Source data Start Marker
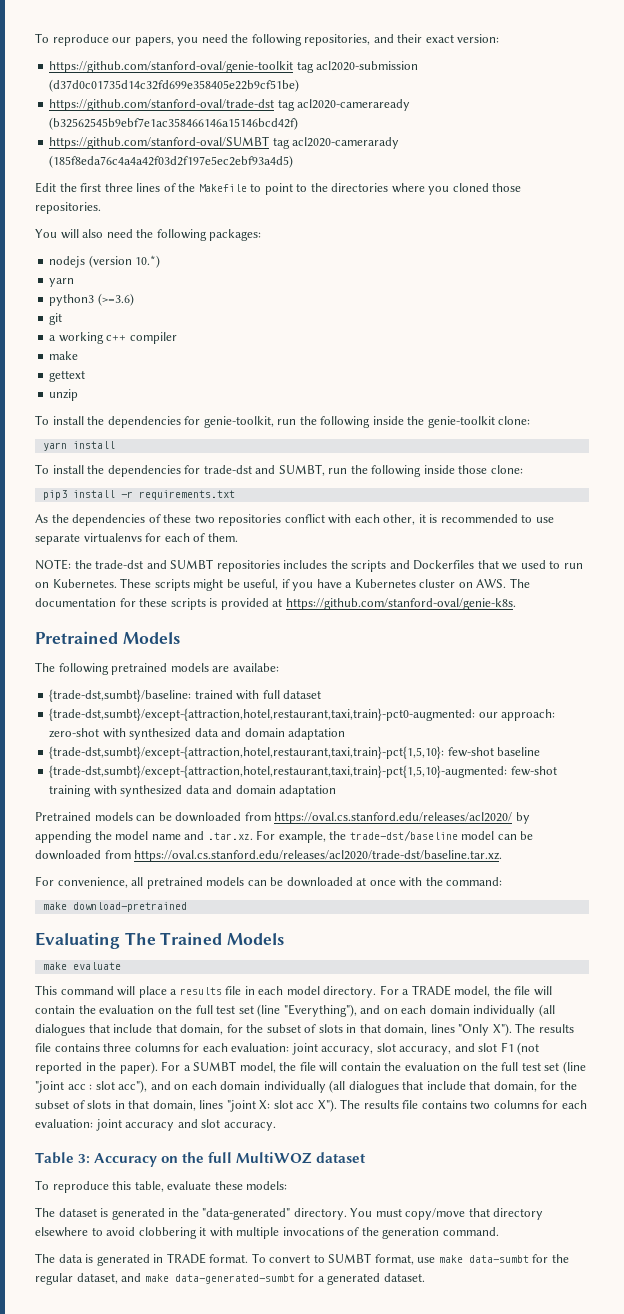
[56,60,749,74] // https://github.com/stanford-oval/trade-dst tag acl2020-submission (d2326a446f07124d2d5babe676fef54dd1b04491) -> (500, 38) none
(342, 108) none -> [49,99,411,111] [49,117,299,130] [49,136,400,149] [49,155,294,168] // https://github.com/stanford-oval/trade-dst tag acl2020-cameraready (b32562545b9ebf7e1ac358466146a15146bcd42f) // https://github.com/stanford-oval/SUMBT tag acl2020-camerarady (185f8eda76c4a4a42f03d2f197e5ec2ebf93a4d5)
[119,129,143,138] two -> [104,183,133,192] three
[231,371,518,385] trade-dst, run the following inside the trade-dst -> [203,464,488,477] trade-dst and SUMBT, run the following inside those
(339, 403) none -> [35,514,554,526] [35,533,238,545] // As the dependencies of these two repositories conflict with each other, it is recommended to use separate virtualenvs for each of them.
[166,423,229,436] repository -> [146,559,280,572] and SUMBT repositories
Source data End Marker
→ **Exercise details**
Each record above should be copied character for character, with pictures dropped.

→ **Problem solution**
[56,60,749,74] // https://github.com/stanford-oval/trade-dst tag acl2020-submission (d2326a446f07124d2d5babe676fef54dd1b04491) -> (500, 38) none
(342, 108) none -> [49,99,411,111] [49,117,299,130] [49,136,400,149] [49,155,294,168] // https://github.com/stanford-oval/trade-dst tag acl2020-cameraready (b32562545b9ebf7e1ac358466146a15146bcd42f) // https://github.com/stanford-oval/SUMBT tag acl2020-camerarady (185f8eda76c4a4a42f03d2f197e5ec2ebf93a4d5)
[119,129,143,138] two -> [104,183,133,192] three
[231,371,518,385] trade-dst, run the following inside the trade-dst -> [203,464,488,477] trade-dst and SUMBT, run the following inside those
(339, 403) none -> [35,514,554,526] [35,533,238,545] // As the dependencies of these two repositories conflict with each other, it is recommended to use separate virtualenvs for each of them.
[166,423,229,436] repository -> [146,559,280,572] and SUMBT repositories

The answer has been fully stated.